A growing rebel alliance
Since the past two years, there has been a steady ship of mid and senior-level people quitting their jobs at established and legacy advertising agencies to start their own agencies.
There is Talented, Fundamental, tgthr, Curativity, The Titus Upputuru Company, Steve and Priya’s upcoming creative agency, and many more.
It is a pointer to the dissatisfaction many have felt with the industry. Talented’s co-founders disclosed their employee handbook as an example of how one can do good work without breaking people’s backs.
“Leaders who are connected to their teams are people who are torn between business pressure and work culture every day. It is torture,” reveals Desai as the reason some of them left their jobs to start something on their own.
Fundamental’s Chakravarti feels not everyone will get to reap the benefits from this renaissance that happens every one or two generations and will benefit those who take a stand.

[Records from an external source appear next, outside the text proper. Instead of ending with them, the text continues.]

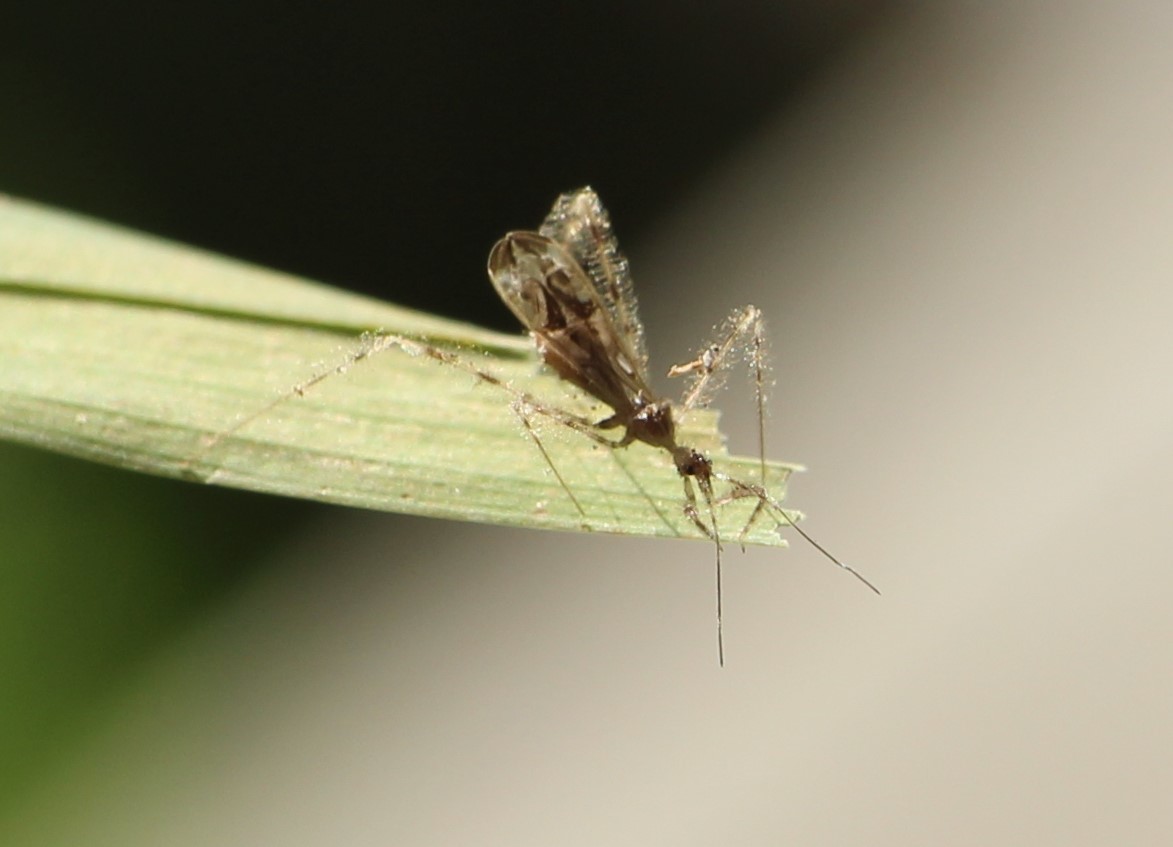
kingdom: Animalia
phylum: Arthropoda
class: Insecta
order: Hemiptera
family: Reduviidae
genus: Stenolemus
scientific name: Stenolemus fraterculus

“Certain chunks of people will break away and certain people, especially the younger lot in today's world, will start drifting towards more peace of mind-giving pursuits,” she says.
The advertising industry is not a small machine; it is a beast, and changing it is, quite honestly, a near insurmountable task. It will need actions from everybody or a place so big and influential, everyone else will follow.
Until then, utopia remains an abstract concept.